Sob risco de explosão, caldeiras do Hospital Regional de Sobradinho devem parar

Situação coloca servidores do HRS em perigo, atesta Justiça. Problema afeta outras unidades

Jurana Lopes
jurana.lopes@jornaldebrasilia.com.br


A Justiça do Trabalho determinou a suspensão imediata da utilização das duas caldeiras do Hospital Regional de Sobradinho (HRS). A juíza Júnia Marise Lana Martinelli, titular da 20ª Vara do Trabalho de Brasília, entendeu que, com mais de 25 anos de uso e sem a devida manutenção, as caldeiras correm risco de explodir, expondo a risco os trabalhadores do setor. 

A ação ajuizada pelo Ministério Público do Trabalho é contra o Distrito Federal e a empresa responsável pela operação e manutenção dos equipamentos.

De acordo com o MPT, a direção do HRS recebeu da Superintendência Regional do Trabalho e Emprego (SRTE) sete laudos de infração e um termo de interdição das caldeiras. O órgão informou que, ao ser questionada sobre a possibilidade de firmar um Termo de Ajustamento de Conduta (TAC), a Coordenação Geral de Saúde de Sobradinho respondeu que não poderia fazer as manutenções alegando falta de recursos. 

Com esses argumentos, o Ministério Público do Trabalho requereu a concessão de tutela antecipada para suspender o uso das caldeiras em questão, além de diversas outras medidas.

A juíza levou em consideração que o empregador deve oferecer um ambiente de trabalho seguro, o que impede que o Estado, ainda que com recursos escassos, deixe de garantir o mínimo, como o direito à segurança. Segundo a magistrada, os documentos juntados aos autos revelam que o setor de caldeiras do HRS apresenta irregularidades capazes de comprometer a saúde e a vida dos trabalhadores.

Soluções

Para Marli Rodrigues, presidente do Sindicato dos Empregados em Estabelecimentos de Serviços de Saúde (Sindsaúde-DF), a atitude do MPT demonstra a preocupação com a proteção e segurança dos servidores. No entanto, diz, o órgão precisa apontar não só os defeitos, mas as possíveis soluções.

“A população não pode ser prejudicada por causa de um sucateamento que se arrasta por décadas. O MPT pode até mandar suspender o funcionamento das caldeiras, mas precisa apresentar alternativas para que os serviços não sejam interrompidos.
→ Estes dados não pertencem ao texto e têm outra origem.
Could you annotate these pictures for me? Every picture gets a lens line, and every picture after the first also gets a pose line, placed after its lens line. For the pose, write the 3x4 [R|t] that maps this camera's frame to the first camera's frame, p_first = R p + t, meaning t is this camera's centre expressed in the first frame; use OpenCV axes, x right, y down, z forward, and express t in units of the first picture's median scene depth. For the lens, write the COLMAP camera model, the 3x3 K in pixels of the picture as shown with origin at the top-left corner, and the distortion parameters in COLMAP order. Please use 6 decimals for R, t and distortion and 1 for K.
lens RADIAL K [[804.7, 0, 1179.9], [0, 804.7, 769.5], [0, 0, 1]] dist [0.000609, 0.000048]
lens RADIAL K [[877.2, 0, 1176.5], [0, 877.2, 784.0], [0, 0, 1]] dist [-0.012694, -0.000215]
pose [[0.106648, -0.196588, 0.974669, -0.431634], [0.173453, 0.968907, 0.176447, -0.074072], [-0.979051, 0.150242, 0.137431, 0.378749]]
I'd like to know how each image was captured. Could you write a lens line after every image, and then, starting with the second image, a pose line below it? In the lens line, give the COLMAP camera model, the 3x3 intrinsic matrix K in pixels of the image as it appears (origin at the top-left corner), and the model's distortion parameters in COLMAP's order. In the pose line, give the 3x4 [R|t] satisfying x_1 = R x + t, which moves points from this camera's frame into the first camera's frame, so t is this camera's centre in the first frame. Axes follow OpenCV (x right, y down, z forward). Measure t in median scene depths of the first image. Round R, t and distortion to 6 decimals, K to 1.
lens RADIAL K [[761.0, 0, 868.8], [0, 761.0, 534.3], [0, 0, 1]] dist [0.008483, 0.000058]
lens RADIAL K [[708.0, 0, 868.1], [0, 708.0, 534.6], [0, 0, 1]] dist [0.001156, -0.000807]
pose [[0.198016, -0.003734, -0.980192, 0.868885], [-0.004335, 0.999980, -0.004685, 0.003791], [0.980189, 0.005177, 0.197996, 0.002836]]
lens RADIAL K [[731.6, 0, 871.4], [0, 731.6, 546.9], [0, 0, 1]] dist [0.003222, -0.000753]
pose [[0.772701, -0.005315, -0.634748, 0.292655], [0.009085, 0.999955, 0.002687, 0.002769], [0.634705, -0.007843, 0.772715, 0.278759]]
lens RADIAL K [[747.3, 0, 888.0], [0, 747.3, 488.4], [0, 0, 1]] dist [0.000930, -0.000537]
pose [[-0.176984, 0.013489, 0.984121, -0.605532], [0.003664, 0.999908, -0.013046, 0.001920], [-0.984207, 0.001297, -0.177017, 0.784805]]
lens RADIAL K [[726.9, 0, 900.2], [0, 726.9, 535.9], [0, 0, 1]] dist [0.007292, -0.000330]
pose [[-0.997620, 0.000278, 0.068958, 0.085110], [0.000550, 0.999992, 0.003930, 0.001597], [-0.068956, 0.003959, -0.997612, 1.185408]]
E é necessário punir o governo, que é o verdadeiro culpado por ter deixado as caldeiras chegarem a essa situação”, avaliou.

Segundo Marli, chegam diversas reclamações dos servidores do HRS ao Sindsaúde. “A situação é grave. As caldeiras são um risco para os servidores. Muitos deles fazem queixas, mas não se identificam por medo de perseguição”, concluiu.

Não pode parar

Em nota, a Secretaria de Saúde informou que vai solicitar à Justiça prazo para correção das irregularidades apontadas, já que a paralisação da caldeira (foto) prejudicaria o funcionamento de serviços fundamentais no Hospital Regional de Sobradinho. A pasta esclareceu que, no ano passado, foram feitas obras e, atualmente, apenas o refeitório depende dos equipamentos. A roupa do hospital é lavada por empresa contratada, e a operação da Central de Material Esterilizado é garantida por autoclaves.

Histórico problemático nos hospitais

Pelo menos outras quatro unidades de saúde tiveram problema semelhante nos últimos anos. Em agosto passado, o Hospital Regional de Ceilândia (HRC) teve a caldeira desativada após 29 anos de uso, a pedido do Ministério Público do Trabalho. 

A Secretaria de Saúde informou que está em andamento um programa para solução definitiva desses problemas em toda a rede pública, e o HRC recebeu as primeiras mudanças.

As máquinas de lavar, que antes funcionavam a água e vapor, foram adaptadas para energia elétrica. Na cozinha, as panelas foram trocadas por equipamentos a gás. A unidade ainda aguarda a instalação de duas autoclaves elétricas – já compradas, mas sem data definida. As caldeiras estão paradas.

Óleo no lago

As caldeiras do Hospital Regional da Asa Norte provocaram os maiores estragos: vazamentos de óleo no Lago Paranoá em 2012 e 2013, o que rendeu multa à secretaria. Em março de 2015, a fumaça chegou a atingir quartos de pacientes, mas a direção minimizou a situação. 

Em janeiro do mesmo ano, o pronto-socorro do Hospital de Taguatinga foi esvaziado após o superaquecimento das caldeiras. O vapor d'água aqueceu o piso. Em 2014, ocorreu um vazamento de óleo de caldeira do Hospital de Samambaia. O óleo caiu sobre uma chapa quente, causando uma labareda.